第265章 一失足成千古恨

作品:《名义:高植物重生后怼哭沙瑞金

    一连三个杀字,听得裴一泓都是心惊胆跳的。


    这是真的如来神掌要压下来了啊!


    “那……那赵安邦……”裴一泓再次询问。


    这要是严厉处理赵安邦,必然会牵连到自己的,自己是不是该想办法抽身了?


    老者没有立即回答,而是看向了裴一泓,“他是你举荐的,你觉得呢?”


    老者直接把皮球踢给裴一泓。


    裴一泓眼眸晦暗,但还是道,“书记,我失职,是我识人不清,我要向您和组织检讨,请求组织给我处分!”


    老者轻笑一声,“你倒是有担当!不过这件事情前因后果我们已经清楚了,赵安邦确实不知情。”


    “了……了解清楚了?”裴一泓一惊。


    卧槽,你们从哪了解的?


    你们难道听了赵安邦办公室那座机电话的录音?


    要是这样,那就说得通了。


    那红色的座机电话是有录音的,只是需要很高的权限才能听。


    一般情况下没人会去听,因为这事儿很敏感。


    “但是赵安邦作为汉东一把手,对这件事情他也要负责的,汉东班子不能再动荡调整了,以免引起不必要的动荡。
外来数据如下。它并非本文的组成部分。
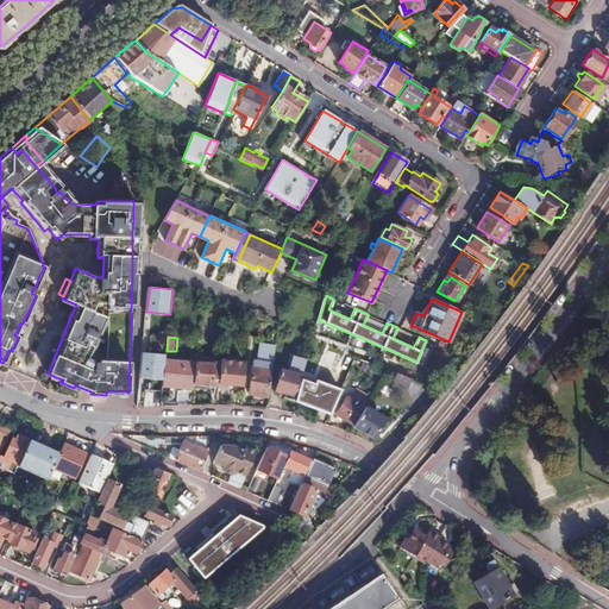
[(250,394),(268,396),(276,346),(263,345),(261,357),(255,356),(250,394)]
    把赵安邦记过处分一次,降为代书记吧,依旧主持汉东省委工作。


    要是能把经济发展好,干完这一届就退了吧,反之,也换个地方养老吧。”


    老者这话已经把事情定谳。


    裴一泓心里顿时松了一口气,还好,还好,看来是老领导保我了,我没多大事儿,衣角微脏。


    “是,书记。”


    这老者抬手揉捏着鼻梁,“一泓,上面很看好你,我知道赵安邦是你老搭档,但你要再出手就坏规矩了,机会就一次,错过了就是错过了,有些人呐,还是不懂这个道理!”


    这话让裴一泓的心又揪了起来。


    这是指让自己及时止损,放弃赵安邦?


    把赵安邦弄去汉东已经是出手了,不许再出手了。


    “是,书记。”


    裴一泓没有辩解,没有开脱。


    也没有说不是因为赵安邦能力不行,而是因为高育良他们不讲规矩才造成现在的局面。


    在这种情况下,最蠢的事情就是讲所谓的事实来辩解。


    “赵立春也好,钟正国也罢,我态度是一贯的,谁上来都无所谓,禁区厮杀,本就胜者为王。
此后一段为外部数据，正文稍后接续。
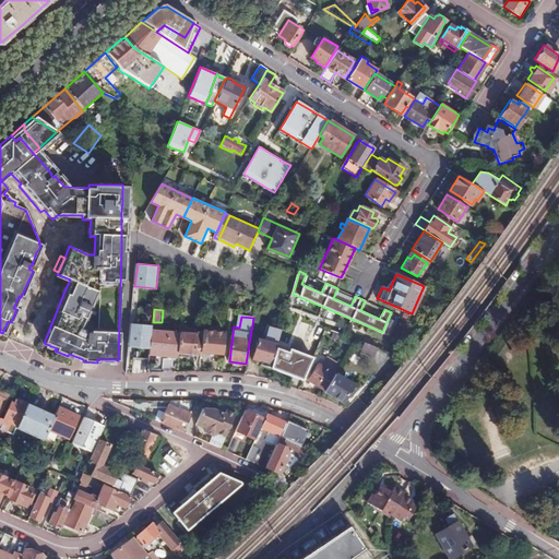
[(152,325),(130,323),(128,345),(150,348),(151,341),(152,330),(152,325)]
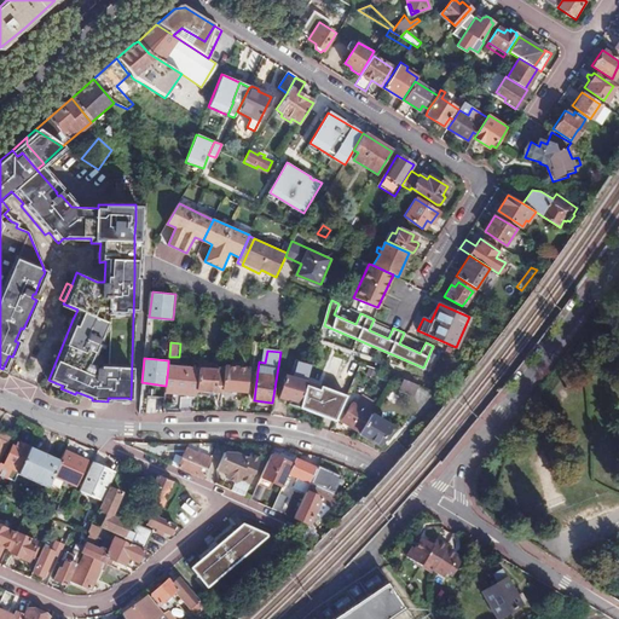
[(200,368),(200,369),(198,380),(197,389),(223,392),(225,371),(218,370),(219,364),(200,362),(200,368)]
    只是我没想到,那些家伙竟然还要搅弄风云,还要争一把,你能告诉我为什么吗?”


    老者直勾勾盯着裴一泓。


    裴一泓额头略有细微冷汗,“知道,因为我的出手,给了他们一种错觉,觉得我是派赵安邦下去斗倒高育良的。


    再加上刘家卷进来了,不站队赵立春,沙瑞金后面的人就觉得刘家可以拉拢,机会出现,他们就争了。”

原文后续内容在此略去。